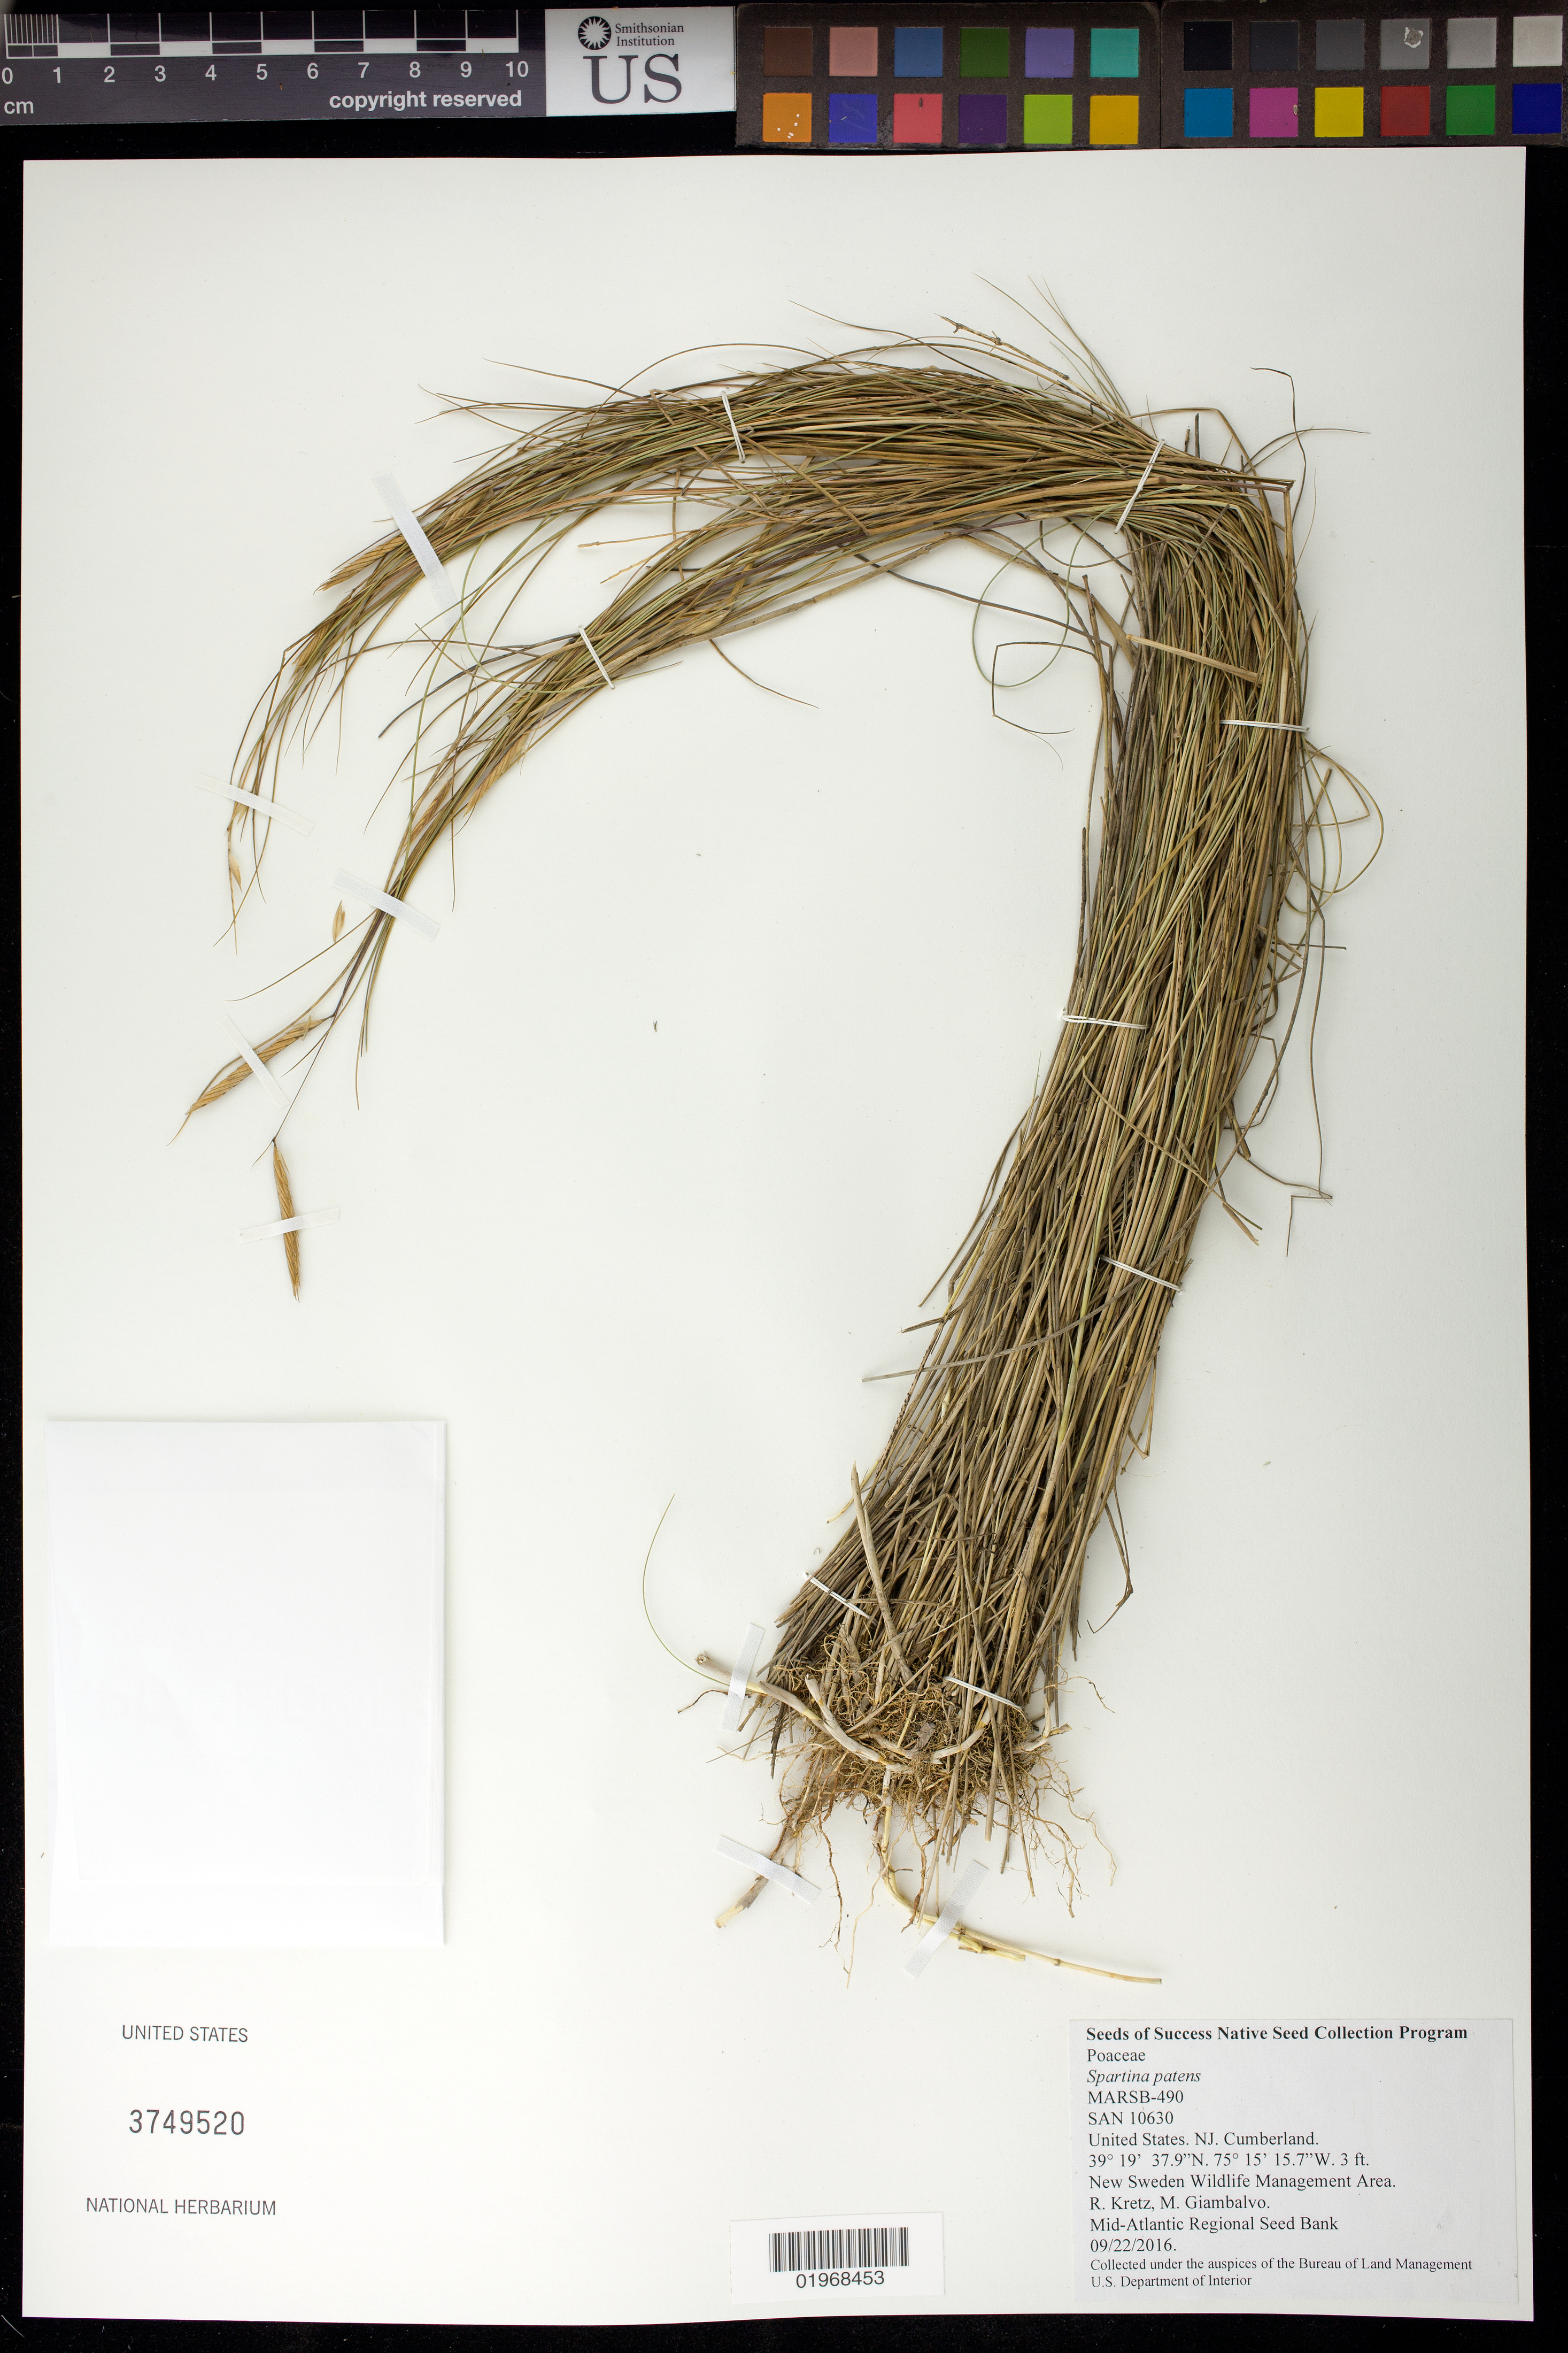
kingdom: Plantae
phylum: Tracheophyta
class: Liliopsida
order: Poales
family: Poaceae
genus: Sporobolus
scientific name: Sporobolus pumilus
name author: (Roth) P.M. Peterson & Saarela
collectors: R. Kretz & M. Giambalvo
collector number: MARCB-490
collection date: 2016-09-22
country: United States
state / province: New Jersey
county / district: Cumberland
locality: New Sweden Wildlife Management Area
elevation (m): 1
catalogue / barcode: US 3749520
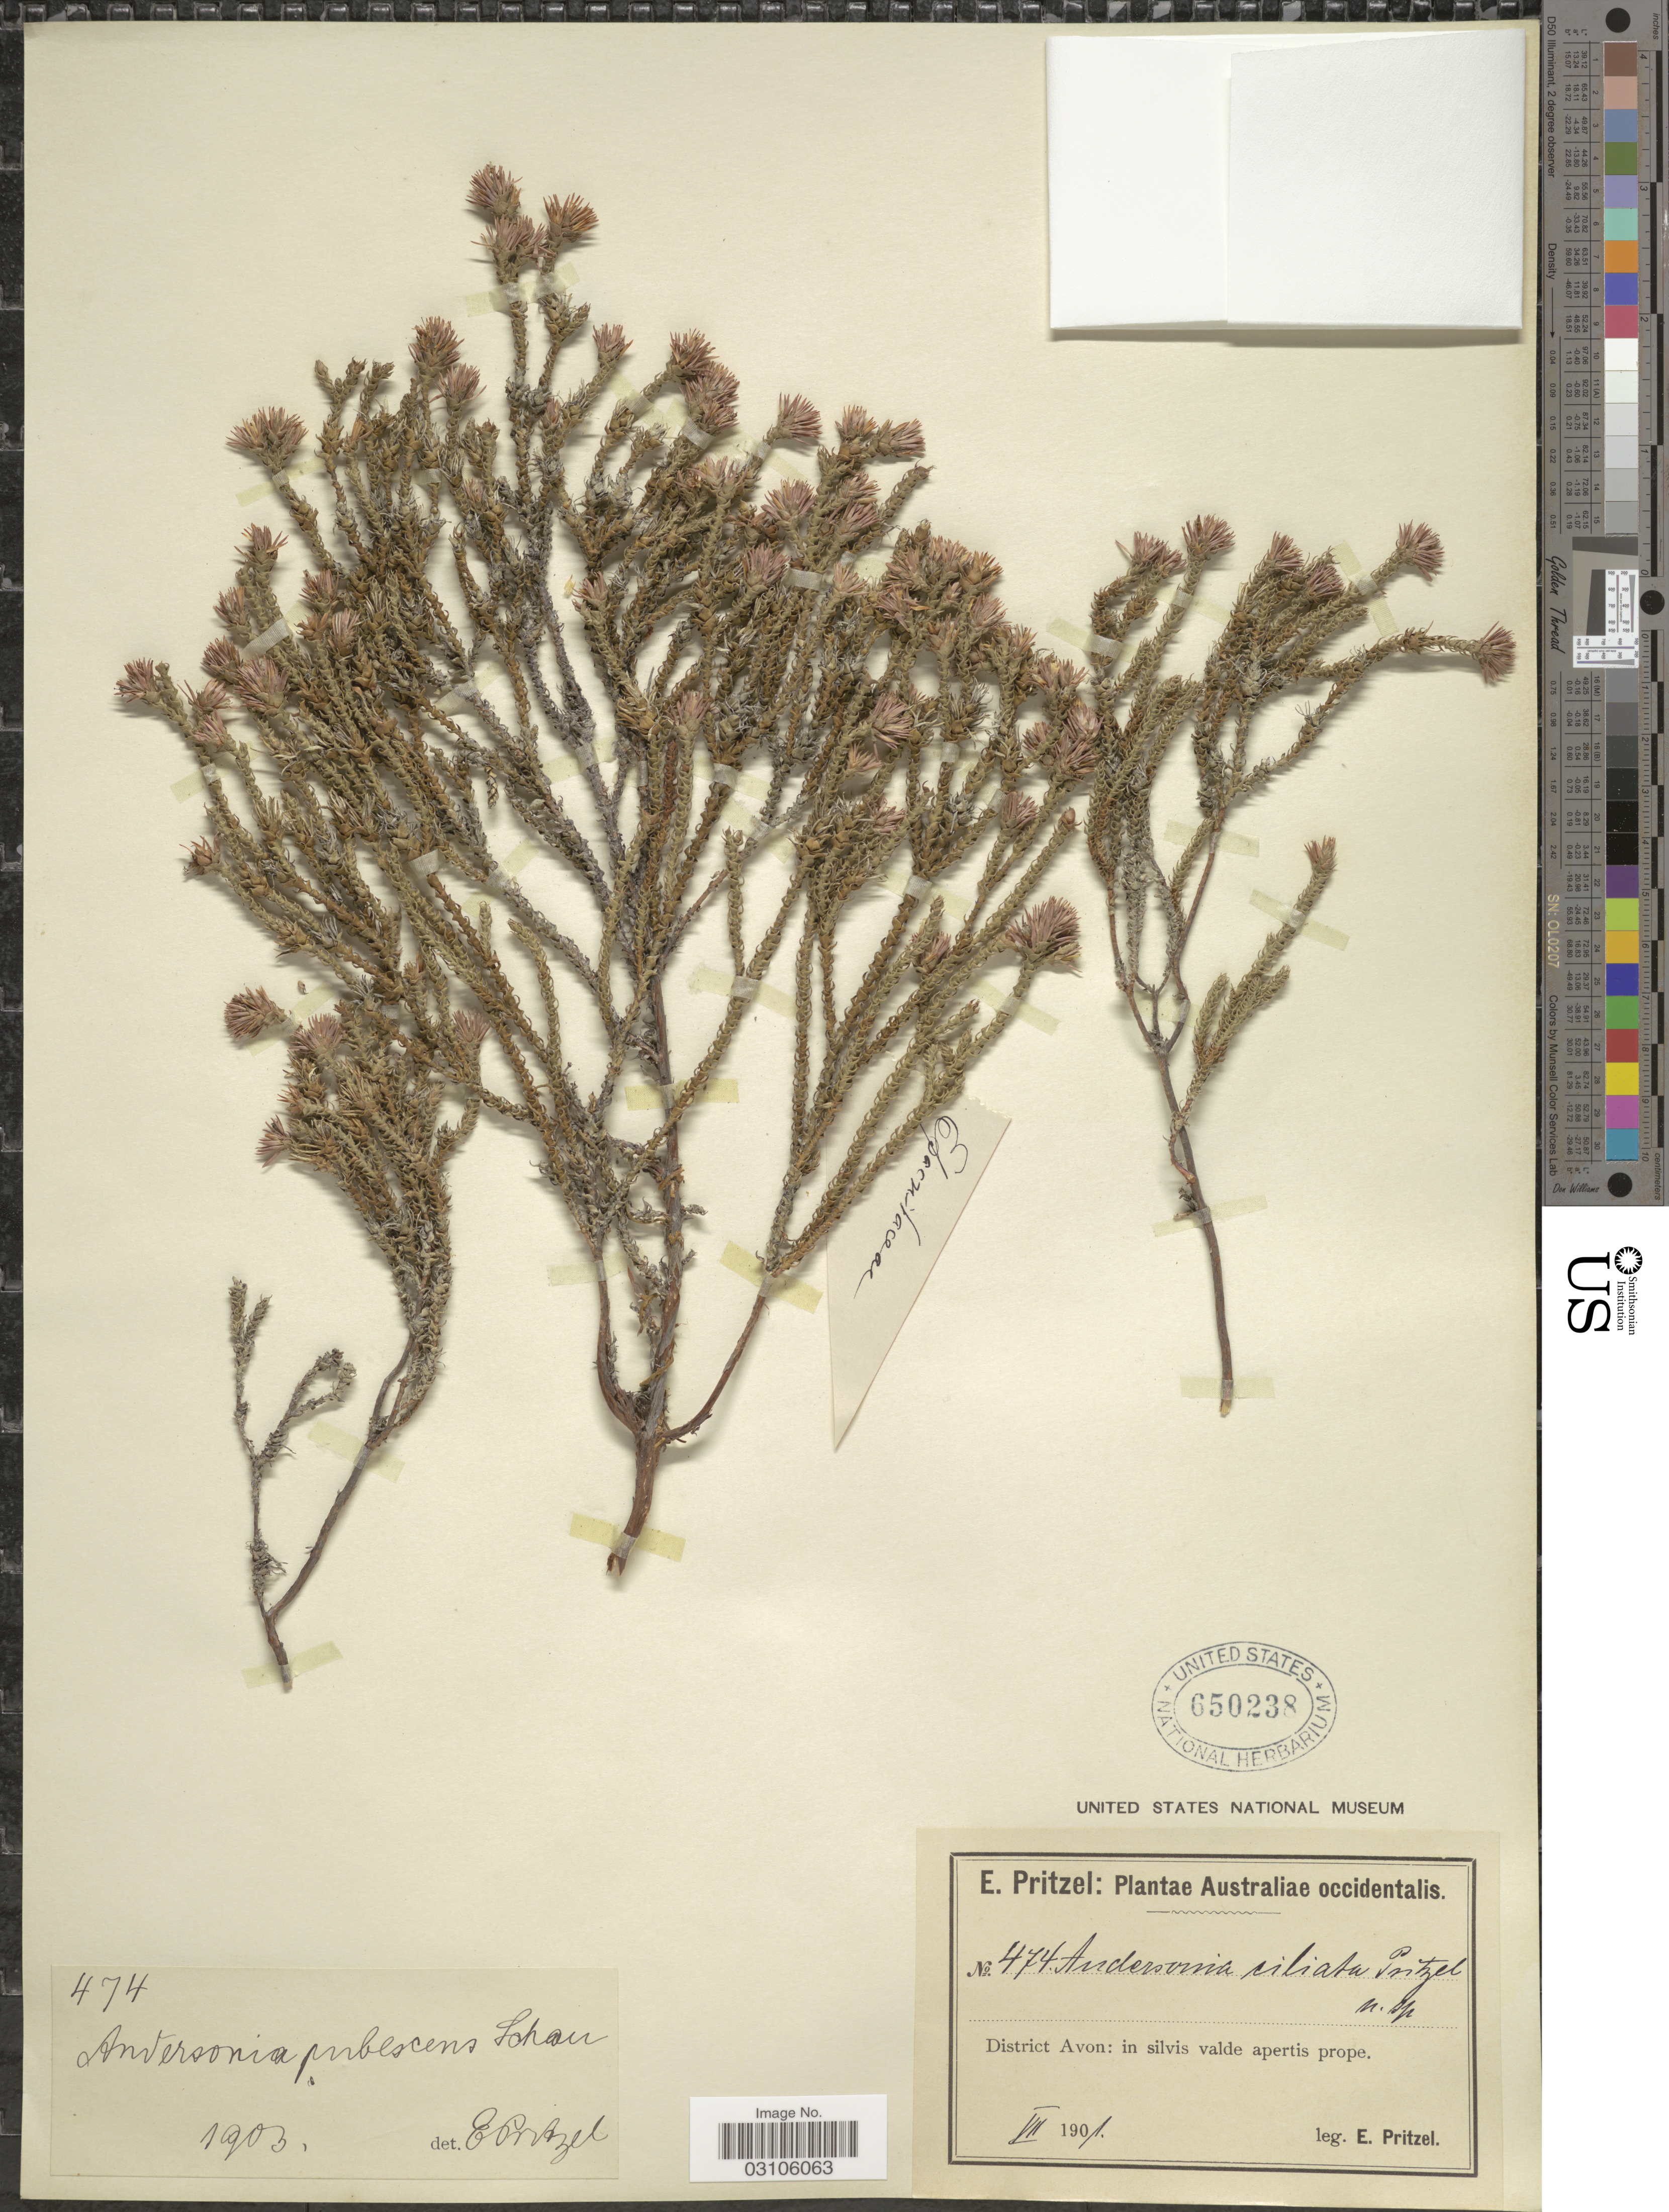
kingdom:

● **Your task**
Can you reproduce every line of all the rows above verbatim, omitting the pictures?

● **Written response**
kingdom: Plantae
phylum: Tracheophyta
class: Liliopsida
order: Poales
family: Poaceae
genus: Sporobolus
scientific name: Sporobolus pumilus
name author: (Roth) P.M. Peterson & Saarela
collectors: R. Kretz & M. Giambalvo
collector number: MARCB-490
collection date: 2016-09-22
country: United States
state / province: New Jersey
county / district: Cumberland
locality: New Sweden Wildlife Management Area
elevation (m): 1
catalogue / barcode: US 3749520
kingdom:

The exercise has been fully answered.